Ditulis Oleh: Achmad Nur Hidayat MPP | Pakar Kebijakan Publik dan Pengajar FEB Universitas Pembangunan Nasional Veteran Jakarta dan CEO Narasi Institute
KEPERCAYAAN dunia yang diberikan kepada Indonesia dalam pertemuan G20 perlu dikaji serius dalam perspektif politik ekonomi karena agenda strategis tersebut dapat mempengaruhi pengaruh politik dan ekonomi Indonesia sebagai negara berkembang yang dapat naik kelas dari sukses sebagai even organizer penyelenggara KTT menjadi sukses sebagai pemimpin dunia yang menguraikan dan menyelesaikan persoalan-persoalan dunia.
Para negara anggota G20 adalah negara yang paling berpengaruh dalam bidang ekonomi, keuangan, perdagagan internasional dan representasi penduduk dunia.
Bagaimana tidak, G20 adalah kumpulan pemerintahan yang beranggotakan sembilan belas negara plus Uni Eropa yang skala kekuatannya merepresentasikan 85% perekonomian global, 80% investasi global, 75% perdagangan internasional, dan 66% penduduk dunia. Dari Asia Tenggara, hanya Indonesia yang berstatus sebagai anggota tetap.
Indonesia boleh berbangga diri karena tahun 2022 ini merupakan waktu awal rekoveri dunia untuk memulihkan diri dari dampak ekonomi yang disebabkan oleh Pandemi Covid-19. Indonesia memilih Bali sebagai pusat kegiatan dan mengusung tema “Recover Together, Recover Stronger,” atau dalam bahasa Indonesianya adalah “Pulih Bersama, Pulih dan Menjadi Lebih Kuat.”
Dalam Tinjauan Politik Ekonomi Presidensi G20 Bukan Penghargaan Namun Peluang.
Sejujurnya menjadi host dan presidensi G20 bukan penghargaan atas kemampuan Indonesia dalam memulihkan diri dari pandemi. Indonesia termasuk negara dengan penanganan COVID19 terburuk demikian laporan ketahanan terhadap Covid-19 yang dibuat oleh Bloomberg pada 27 Juli 2021 silam. Indonesia berada di urutan paling bawah yaitu 53 dari 53 negara yang diobservasi.

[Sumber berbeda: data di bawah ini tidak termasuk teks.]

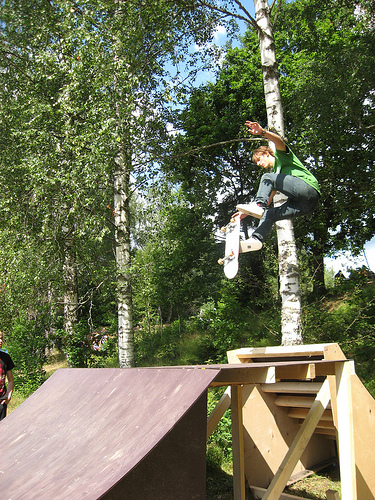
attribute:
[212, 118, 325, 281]
skateboarder — airborne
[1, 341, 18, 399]
t-shirt — black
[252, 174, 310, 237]
jeans — blue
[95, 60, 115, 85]
leaves — green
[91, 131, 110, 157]
leaves — green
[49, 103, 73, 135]
leaves — green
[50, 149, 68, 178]
leaves — green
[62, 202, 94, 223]
leaves — green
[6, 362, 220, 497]
ramp — wooden, skateboard ramp, purple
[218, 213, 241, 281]
skateboard — airborne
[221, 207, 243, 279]
skateboard — airborne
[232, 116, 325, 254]
boy — airborne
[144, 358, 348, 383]
platform — wooden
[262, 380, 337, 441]
steps — wooden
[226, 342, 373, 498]
ramp — skateboard ramp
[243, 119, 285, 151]
arm — extended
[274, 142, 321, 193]
shirt — green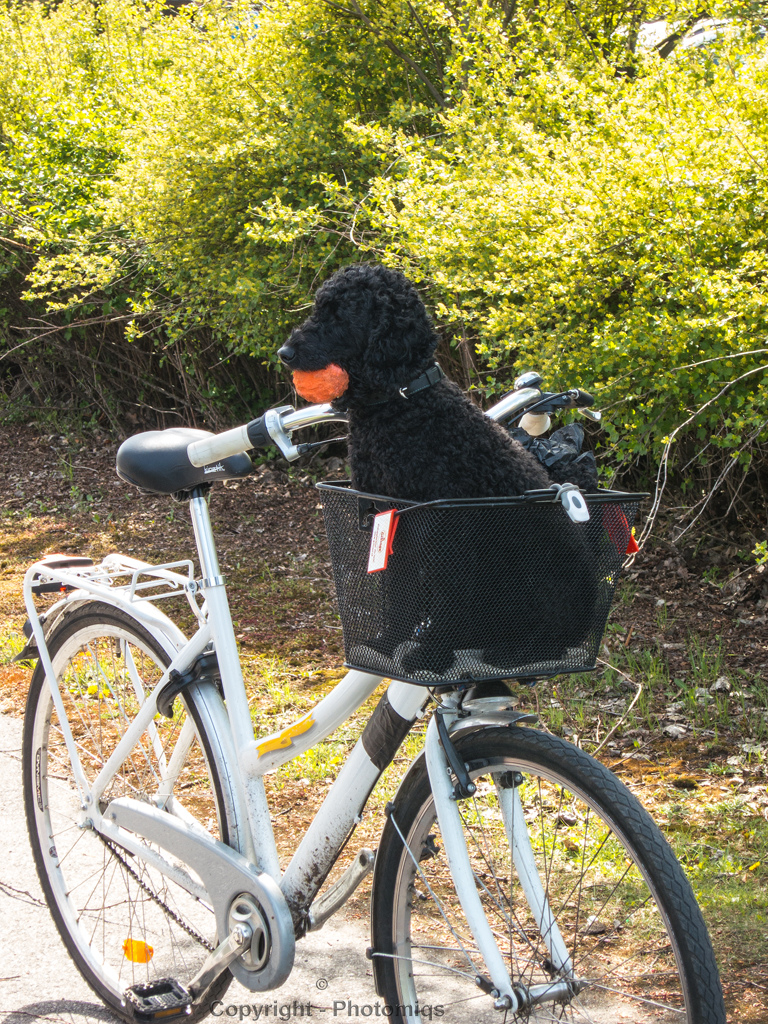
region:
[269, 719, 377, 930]
near the peddlals its maddy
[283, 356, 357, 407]
orange ball in dogs mouth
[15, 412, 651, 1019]
A white bicycle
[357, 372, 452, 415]
A black dog collar with silver buckle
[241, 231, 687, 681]
A black dog sitting in a basket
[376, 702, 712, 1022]
black bicycle tire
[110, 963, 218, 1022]
A black bicycle pedal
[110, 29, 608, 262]
green folliage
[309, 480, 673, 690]
A black bicycle basket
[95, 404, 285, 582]
silver and black bicycle seat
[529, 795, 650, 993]
The spokes on a bicycle wheel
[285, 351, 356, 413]
orange ball in a dog's mouth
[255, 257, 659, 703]
black dog in a bike basket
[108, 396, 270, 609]
raised seat on a bike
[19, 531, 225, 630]
storage rack over rear fender of bike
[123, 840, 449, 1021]
pedals on a bicycle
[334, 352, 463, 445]
black collar on a black dog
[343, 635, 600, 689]
blanket or towel in the bottom of the basket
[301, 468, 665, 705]
black mesh bicycle basket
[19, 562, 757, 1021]
white metal frame bike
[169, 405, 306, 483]
white grip on bicycle handlebar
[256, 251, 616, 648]
cute black dog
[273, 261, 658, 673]
Cute black dog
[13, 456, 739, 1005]
Bicycle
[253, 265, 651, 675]
Cute dog in a basket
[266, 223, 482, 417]
dog with a ball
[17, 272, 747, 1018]
Dog with a ball in a basket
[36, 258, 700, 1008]
Dog with a ball in a bicycle basket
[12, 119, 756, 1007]
Dog with a ball in a bicycle basket, infront of a big bush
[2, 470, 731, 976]
Bicycle with a basket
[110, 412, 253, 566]
bicycle seat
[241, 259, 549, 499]
A BLUE COLOR DOLL IN THECYCLE BOX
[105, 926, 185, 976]
A YELLOW REFLECTOR IN BACK WHEEL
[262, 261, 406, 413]
PINK COLOR BALL IN THE MOUTH OF DOLL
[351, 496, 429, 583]
ADDRESS TAG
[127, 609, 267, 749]
THE BICYCLE IS NOT LOCKED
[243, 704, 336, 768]
A YELLOW STICKER PASTED ON FRAME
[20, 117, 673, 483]
BEAUTIFUL BACKGROUND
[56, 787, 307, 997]
CYCLE CHAIN IS NOT FULLY COVERED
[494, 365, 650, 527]
SOME OTHER THINGS ARE IN THE BASKET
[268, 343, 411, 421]
a dog holding an orange ball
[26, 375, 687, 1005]
the bike is white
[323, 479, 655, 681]
the bike has a black basket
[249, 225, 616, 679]
there is a black furry dog in basket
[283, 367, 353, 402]
the dog is holding a orange ball in mouth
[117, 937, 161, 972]
orange reflector lights are on the bike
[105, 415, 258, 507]
there is a black seat on the bikw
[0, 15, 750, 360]
green bushes are behind the bike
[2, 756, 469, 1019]
bike is on the pavement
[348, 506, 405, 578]
the basket has red tags on it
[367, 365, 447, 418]
dog is wearing a black collar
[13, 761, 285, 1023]
Sidewalk shows evidence of sunlight and shadow.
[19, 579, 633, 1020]
White bike shows yellow light and detail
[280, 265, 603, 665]
Black poodle in black basket.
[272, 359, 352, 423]
Orange ball in pooch's mouth.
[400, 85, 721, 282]
Bright green shrubbery.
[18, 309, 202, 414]
Brown stalks and undergrowth.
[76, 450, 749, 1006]
Ground shows patchy grass, rocks and dirt.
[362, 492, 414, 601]
Red and white tag folded over wire basket.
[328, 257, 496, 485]
Dog shows curly hair and floppy ears.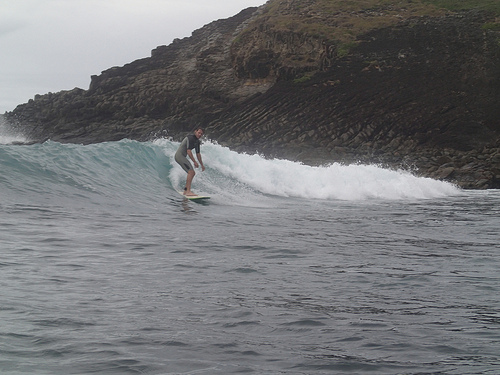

Bloomberg menggunakan indikator yang sulit terbantahkan dalam memberikan nilai terburuk bagi Indonesia diantaranya adalah kualitas fasilitas kesehatan, cakupan vaksinasi, kematian, proses perjalanan hingga pelonggaran perbatasan.
Persoalan tingkat keketatan soal pembatasan wilayah atau lockdown, Bloomberg memberikan nilai 69 sementara Malaysia mendapat nilai lebih tinggi 81. Persoalan angka kematian akibat COVID19, Bloomberg angka kematian Indonesia tertinggi yaitu lebih dari 1300 orang dalam sehari dan rendahnya penduduk yang di vaksin lengkap dua kali baru sekitar 36,3% populasi menempatkan Indonesia sejajar dengan negara berperingkat rendah versi Bloomberg lainnya seperti Bangladesh dan Filipina.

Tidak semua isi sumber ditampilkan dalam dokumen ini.